The Americans, British, Europeans, Australians and others lost their lives fighting North Koreans who were backed by such exemplars of human rights as the Soviet Union and Chairman Mao who also has millions upon millions of dead Chinese to commemorate the Communist philosophy that Kim ll Sung was ready to impose on Korea. For you to turn the Korean War into 'Uncle Sam's fault' is a caricature that ignores the complex realities of those times post WW2.

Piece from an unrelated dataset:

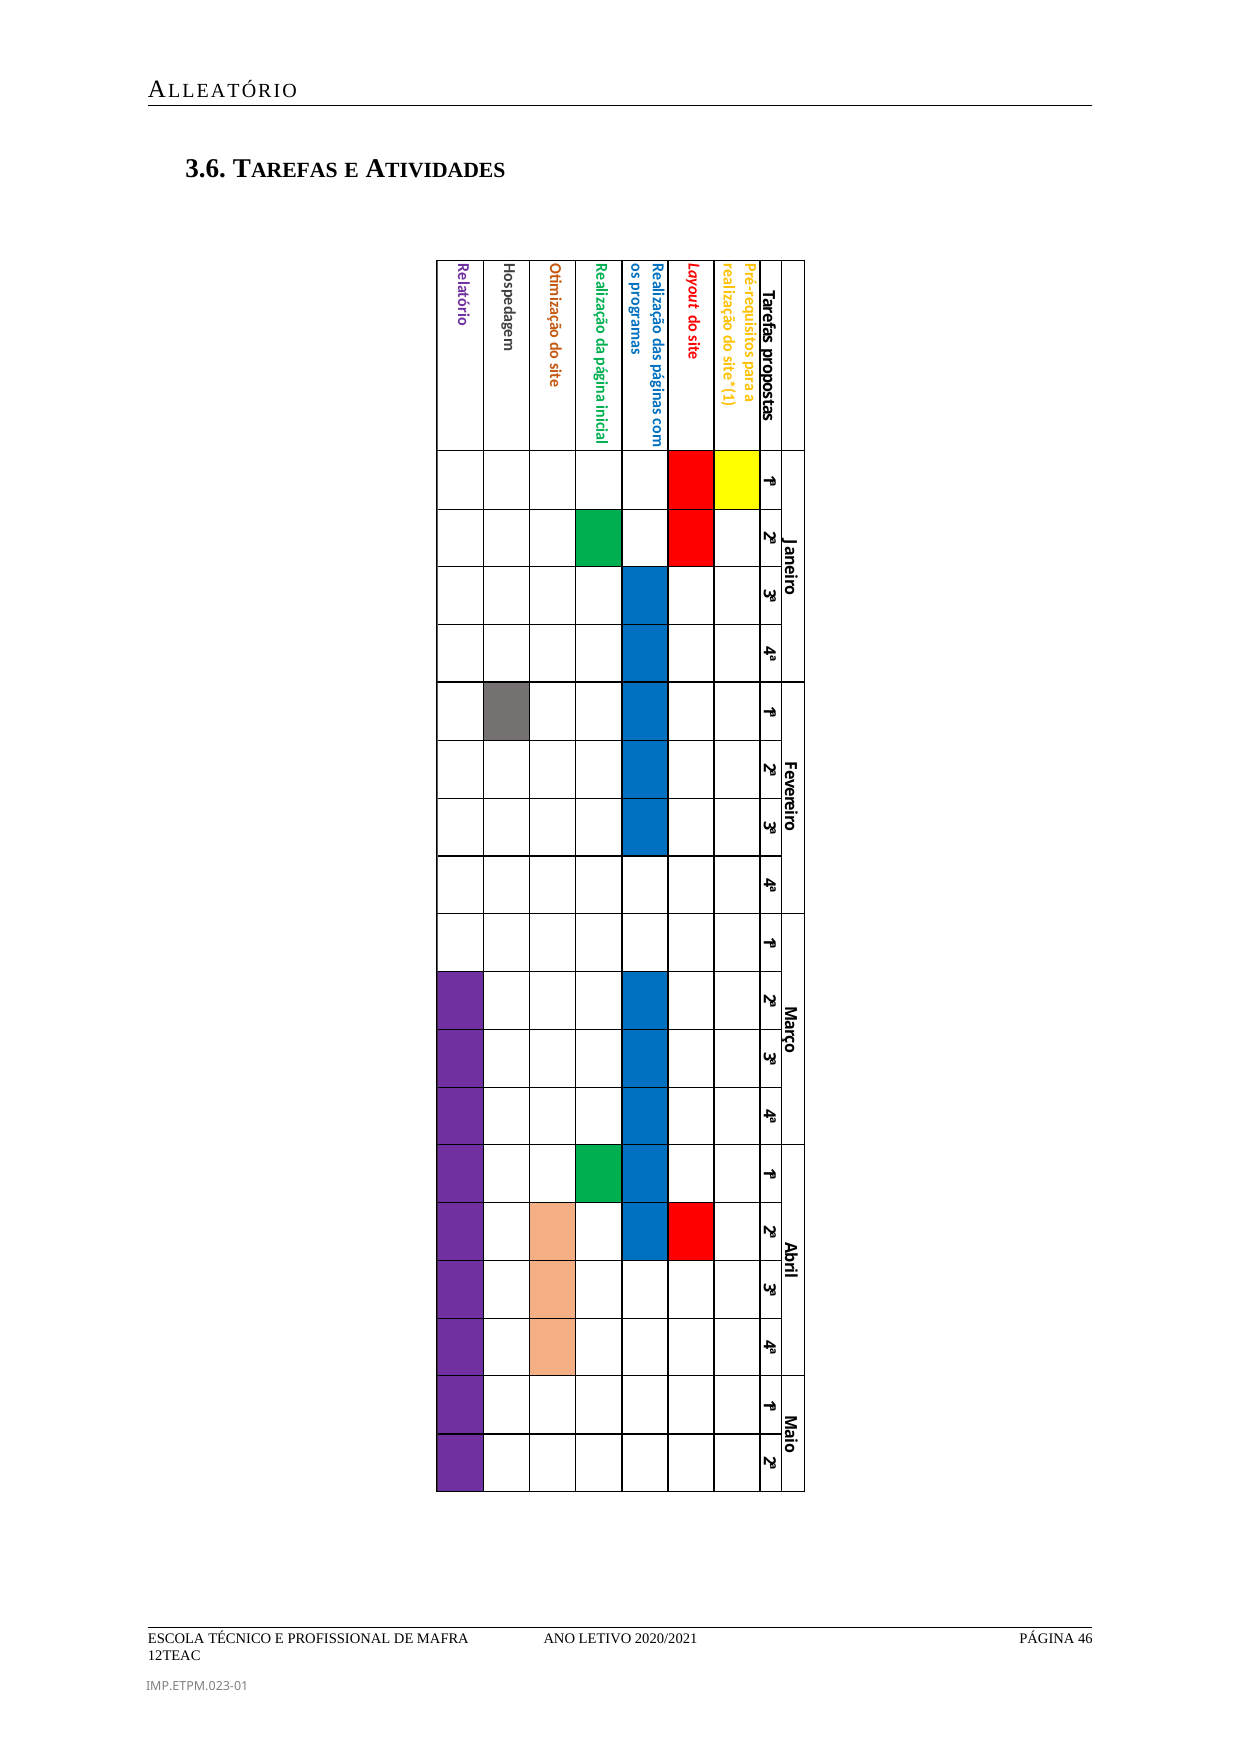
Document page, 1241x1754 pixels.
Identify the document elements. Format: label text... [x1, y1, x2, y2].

subtitle Tarefas e Atividades [185, 152, 1092, 183]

If the North had won, today there would be no South Korea to continually blame other nations for their woes, many of which were and are self inflicted because of Korean cultural norms that included feudalism way beyond its use-by date and pseudo Confucian heirarchies that saw Korea staggering under the impact of discovering a world that had made huge advances it was igorant to.

The self inflicted woes today include a society that is essentially Korean with western technology and advantages. The Koreans who 'escape' to the foreign countries they are taught to despise as somehow not as civilised as Korea are lacking opportunities precisely because of the Korean insistence on heirarchies and their acceptance of being locked into this system.

Perhaps it would have been better to let Japan keep Korea? But in that case Koreans would denounce the western powers for that as well. Rolling Eyes Nothing is acceptable to this kind of thinking.

I am sure you are of Korean ethnicity and it seems your background has given you that contradictory perspective. I won't be taking this conversation further because I prefer to have it with people who are open to multifaceted aspects of history and rationalism, not simplistic notions based on resentment and nationalism.